Has_child / has_parent queries for a large DB

I have a single shard with A(parent) and B (child) documents.
At first "has_child" queries were great.

Now, that my database has several millions of records and about 20GB of data, the queries take ALOT of time.
regular queries work fine.

I read that there needs to be an initial loading of data to memory for has_child/has_parent queries to work, and so the first time should take more than the next ones.

However, the first query takes 30 minutes or more, sometimes fails miserably.

What can I do to help this?

  1. I tried increasing ES_HEAP_SIZE, ES_MIN_MEM and ES_MAX_MEM, all to the same value. Is that wise?
    should I only have the set ES_HEAP_SIZE and left the others unspecified (there seems to be some confusion in the documentation as to the difference between the three).

If my machine has 2G memory, what should I set this value to, 1500m?

  1. Will adding shards help ( this means reindexing, right? I can't just define more shards)

  2. If I have some known queries that I keep repeating - is there a way to have them indexed or run some kind of map-reduce periodically?

If not, what would you recommend I should do?

The has_parent / has_child queries rely on a in memory id cache, to run
performantly. You need to have enough memory available to accomodate this
id cache. You can view in the node stats api how much memory the id_cache
is taking up in the heap space.

Can you tell a bit more about your ES setup (how many nodes, how many
indices and primary/replica shards per index)?
2GB per machine isn't that much per machine and I think in your case is the
cause of your problem for the has_parent and has_child queries. By default
an index has 5 primary shards, this means you can add just more machines,
this will spread the memory usage across more machines.

The id cache is loaded when the first has_child / has_parent query is
executed and then reused for subsequent search requests. You can use a
warmer with a has_parent / has_child query to preload the id cache, before
actual search requests are executed:
http://www.elasticsearch.org/guide/reference/api/admin-indices-warmers/

Martijn

On 7 May 2013 16:20, eranid eranid@gmail.com wrote:

I have a single shard with A(parent) and B (child) documents.
At first "has_child" queries were great.

*What you will do*: Pick up the forum thread on slow has_child and has_parent queries after its last sentence and continue writing it.

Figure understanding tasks
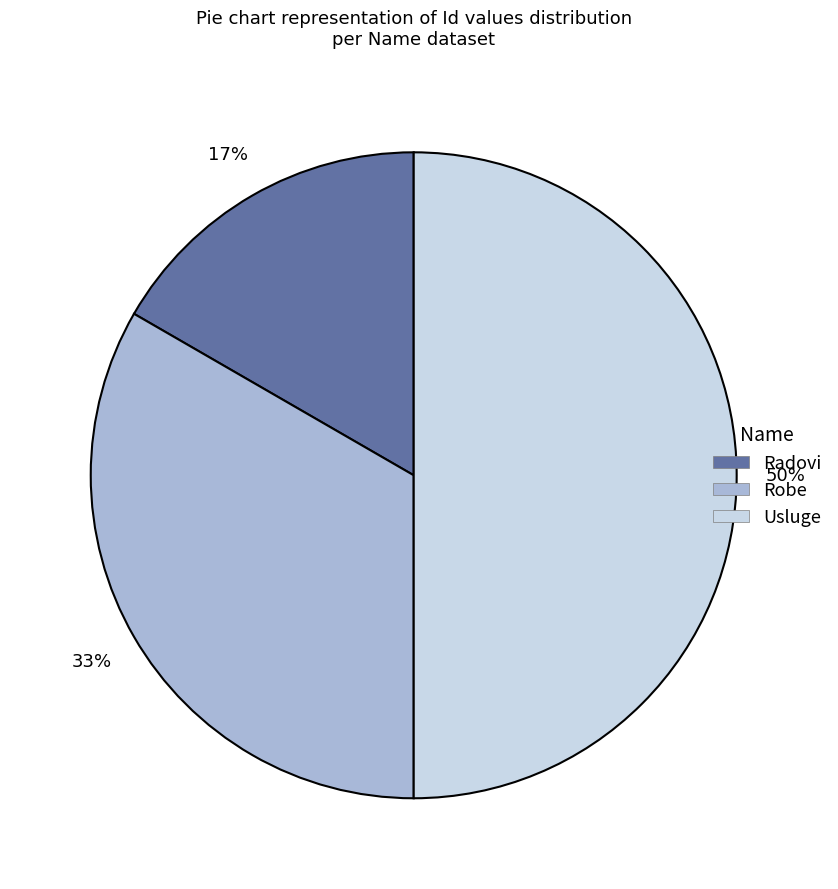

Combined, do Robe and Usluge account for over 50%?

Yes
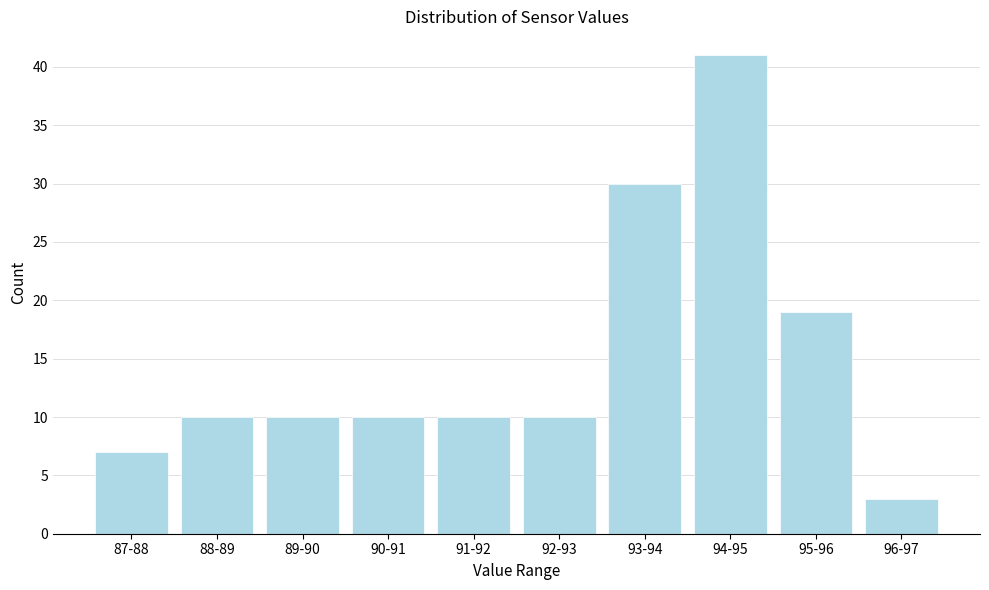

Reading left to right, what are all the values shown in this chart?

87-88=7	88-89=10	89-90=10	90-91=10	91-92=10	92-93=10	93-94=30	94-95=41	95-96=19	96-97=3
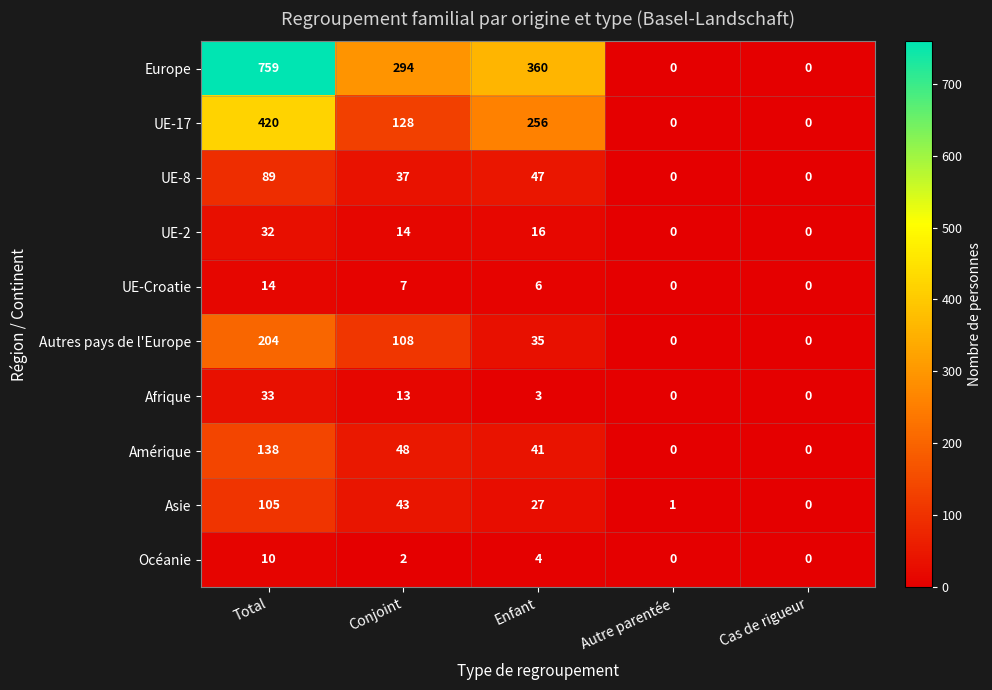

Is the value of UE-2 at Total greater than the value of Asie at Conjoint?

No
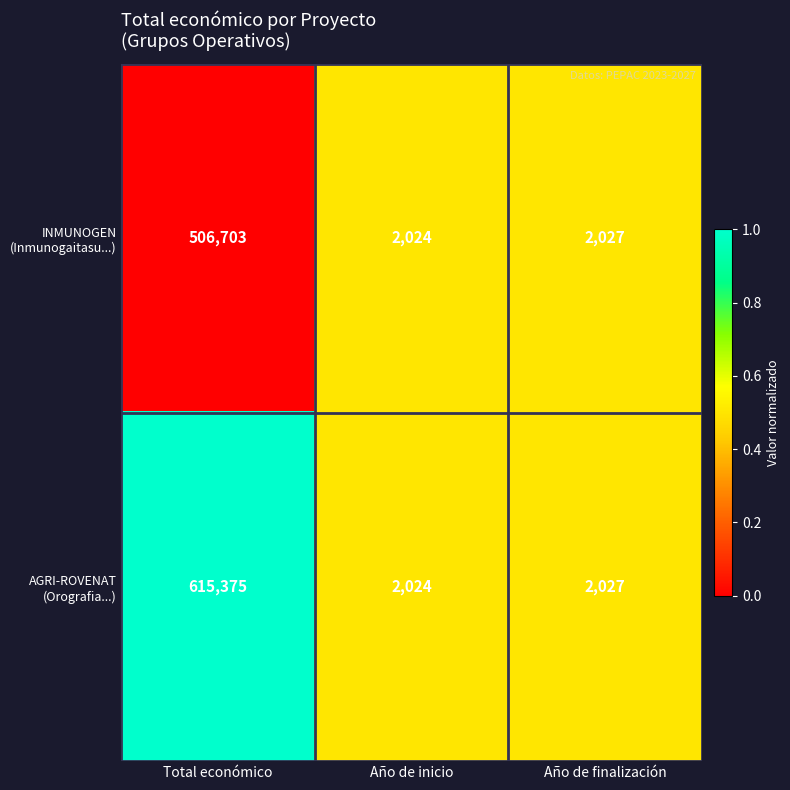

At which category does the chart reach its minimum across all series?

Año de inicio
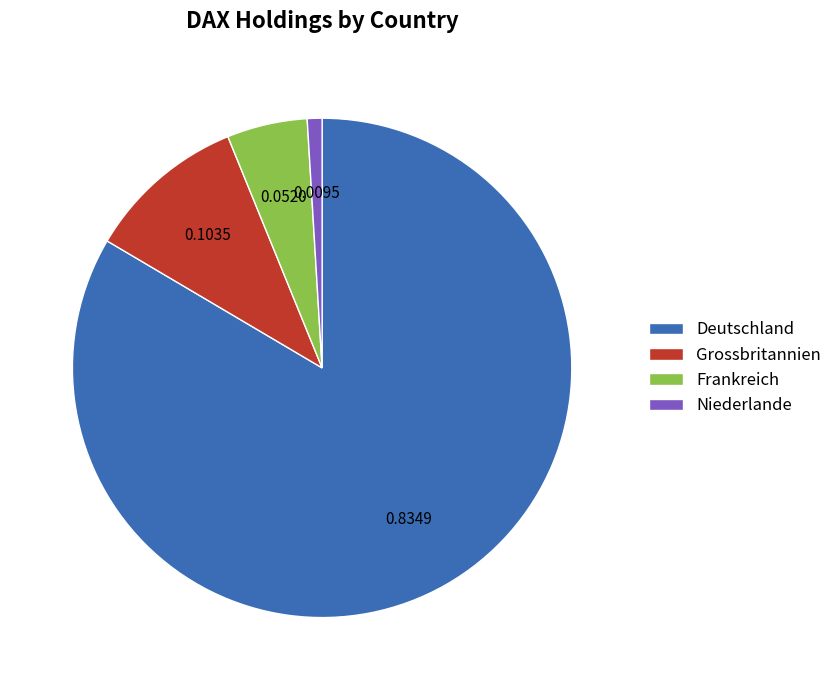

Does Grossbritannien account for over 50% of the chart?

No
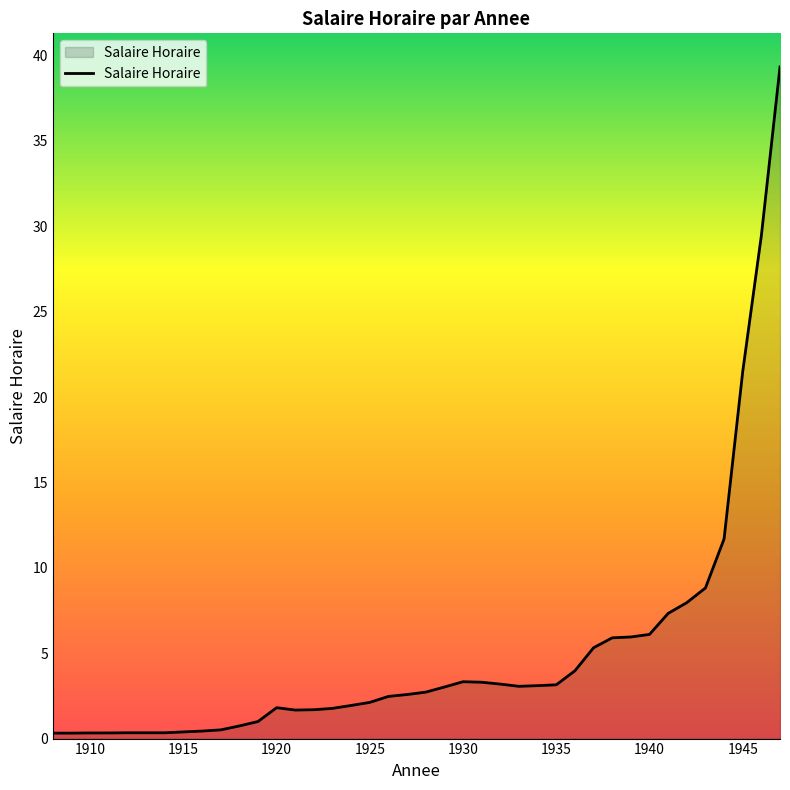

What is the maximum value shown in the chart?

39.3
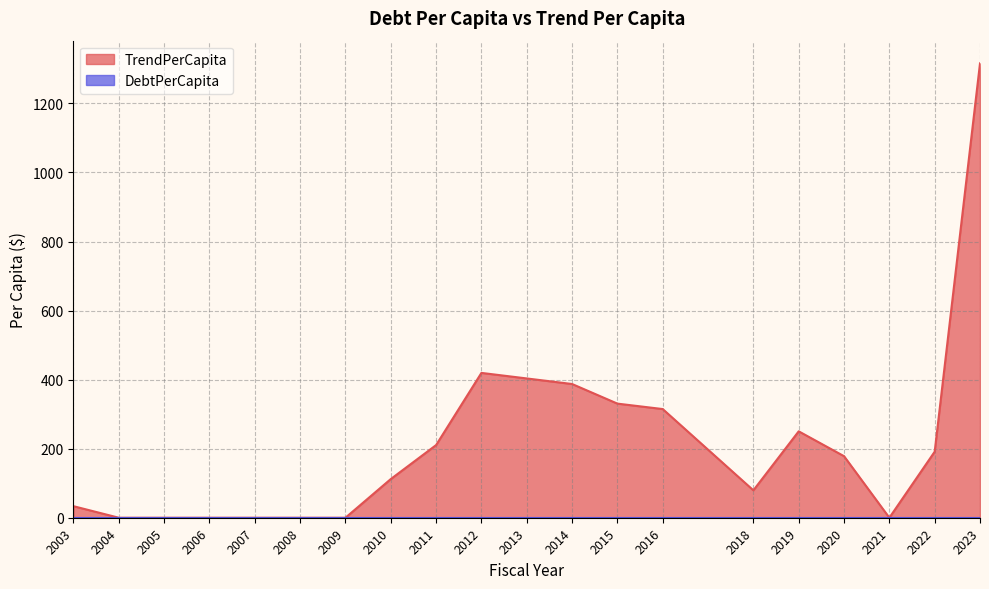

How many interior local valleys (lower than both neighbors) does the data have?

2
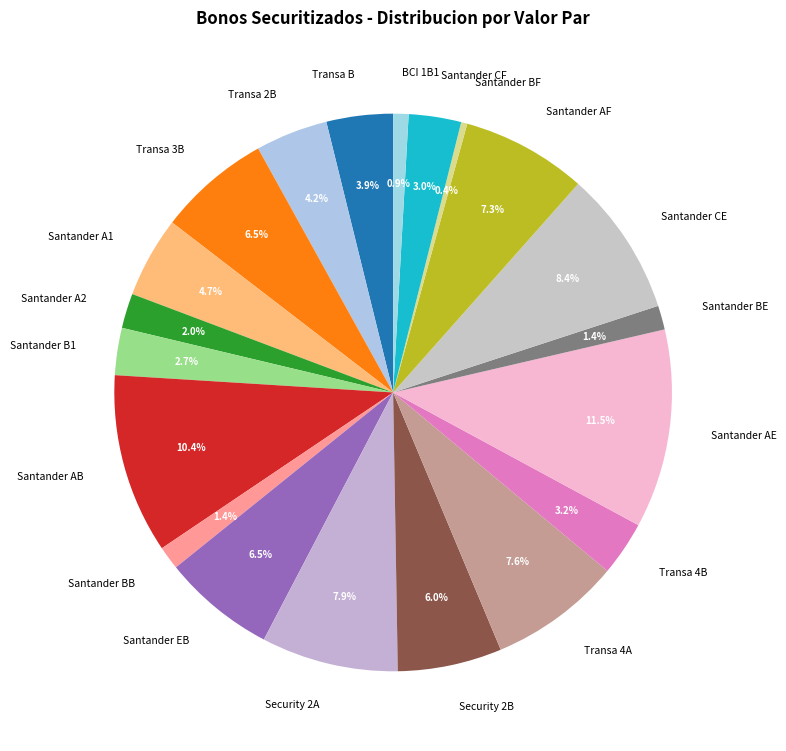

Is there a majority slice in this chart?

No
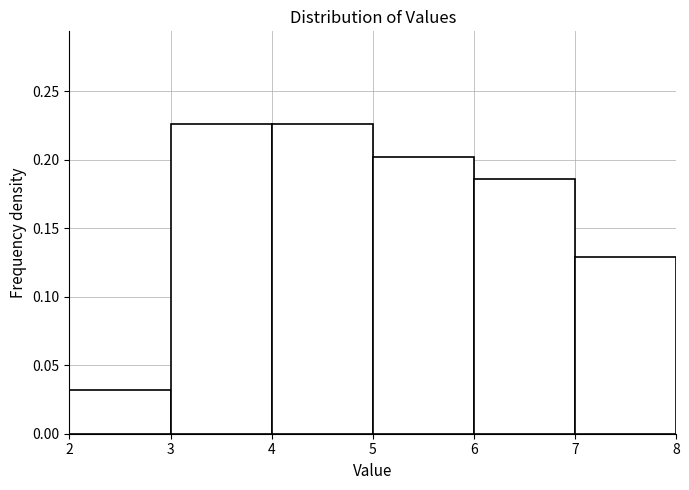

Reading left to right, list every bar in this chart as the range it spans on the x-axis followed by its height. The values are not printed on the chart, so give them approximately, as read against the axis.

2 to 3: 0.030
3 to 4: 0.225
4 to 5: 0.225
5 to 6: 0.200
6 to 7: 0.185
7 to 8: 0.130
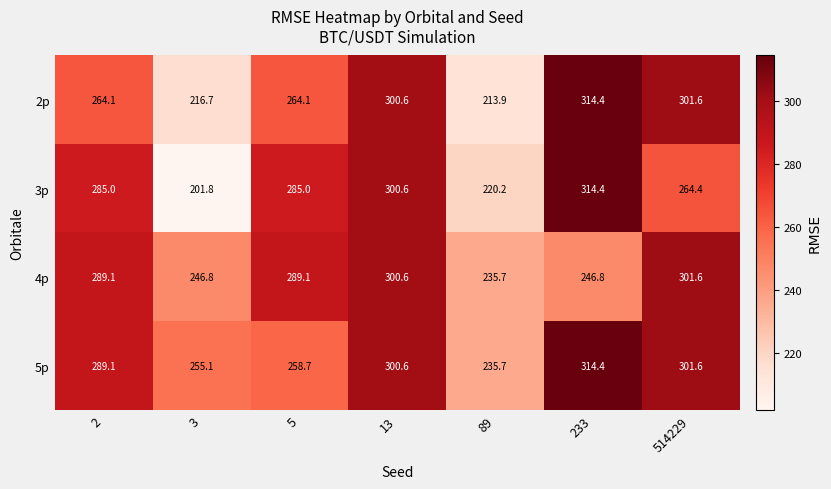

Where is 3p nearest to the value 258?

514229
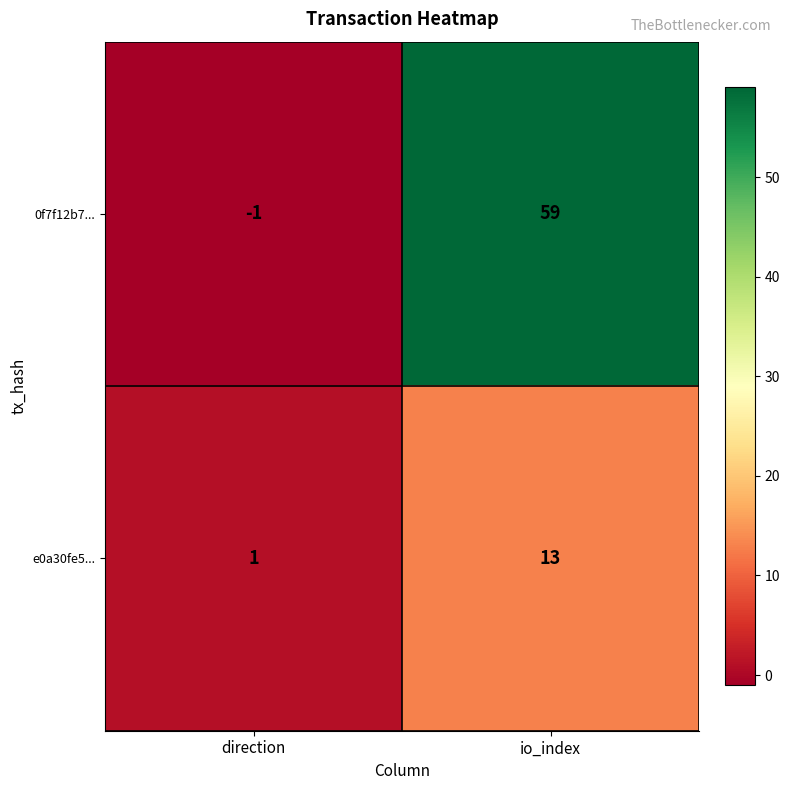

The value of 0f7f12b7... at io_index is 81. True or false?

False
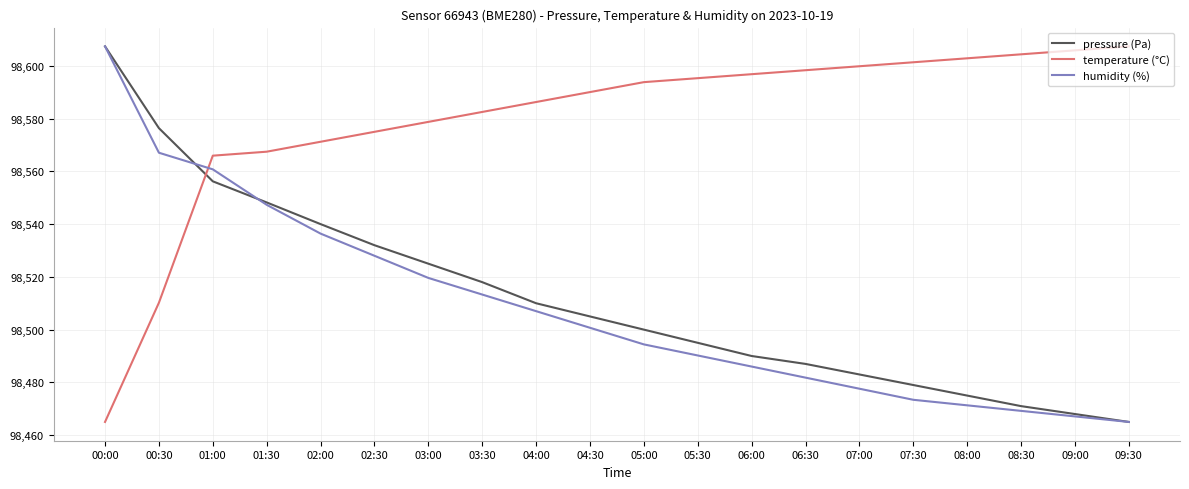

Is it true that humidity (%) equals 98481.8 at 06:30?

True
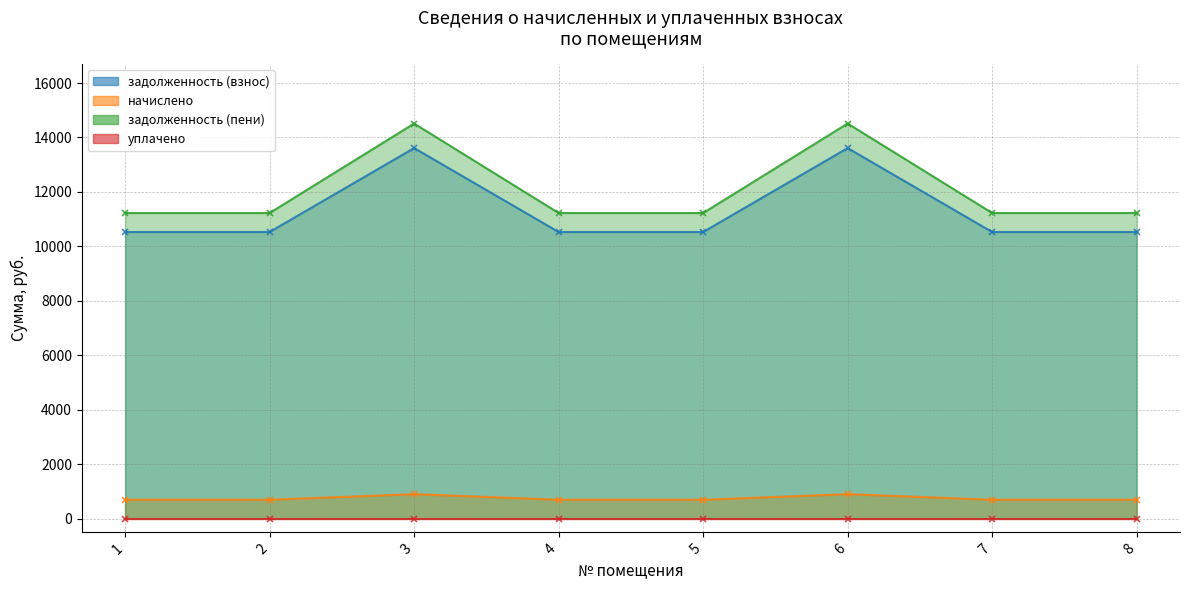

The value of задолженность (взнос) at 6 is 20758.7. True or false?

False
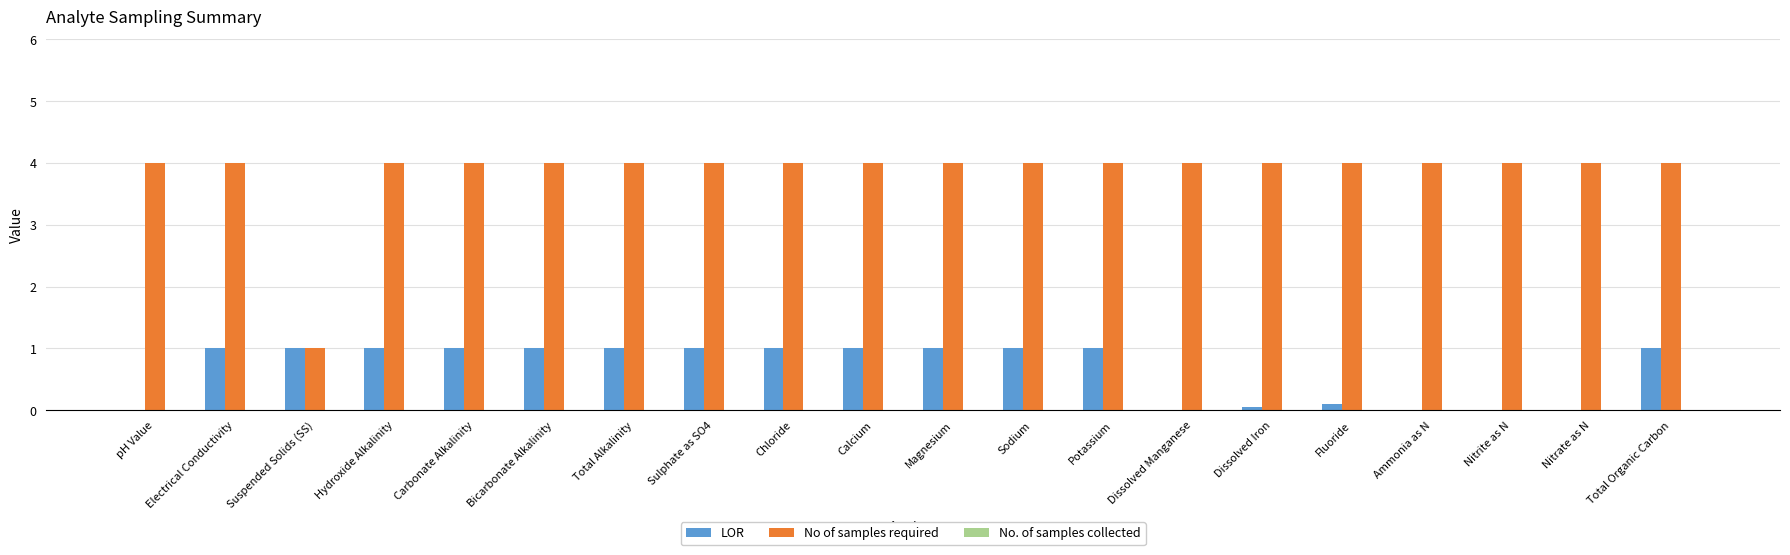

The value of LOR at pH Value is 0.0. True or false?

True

*Response*:
Now, that my database has several millions of records and about 20GB of
data, the queries take ALOT of time.
regular queries work fine.

I read that there needs to be an initial loading of data to memory for
has_child/has_parent queries to work, and so the first time should take
more
than the next ones.

However, the first query takes 30 minutes or more, sometimes fails
miserably.

What can I do to help this?

  1. I tried increasing ES_HEAP_SIZE, ES_MIN_MEM and ES_MAX_MEM, all to the
    same value. Is that wise?
    should I only have the set ES_HEAP_SIZE and left the others unspecified
    (there seems to be some confusion in the documentation as to the difference
    between the three).

If my machine has 2G memory, what should I set this value to, 1500m?

  1. Will adding shards help ( this means reindexing, right? I can't just
    define more shards)

  2. If I have some known queries that I keep repeating - is there a way to
    have them indexed or run some kind of map-reduce periodically?

If not, what would you recommend I should do?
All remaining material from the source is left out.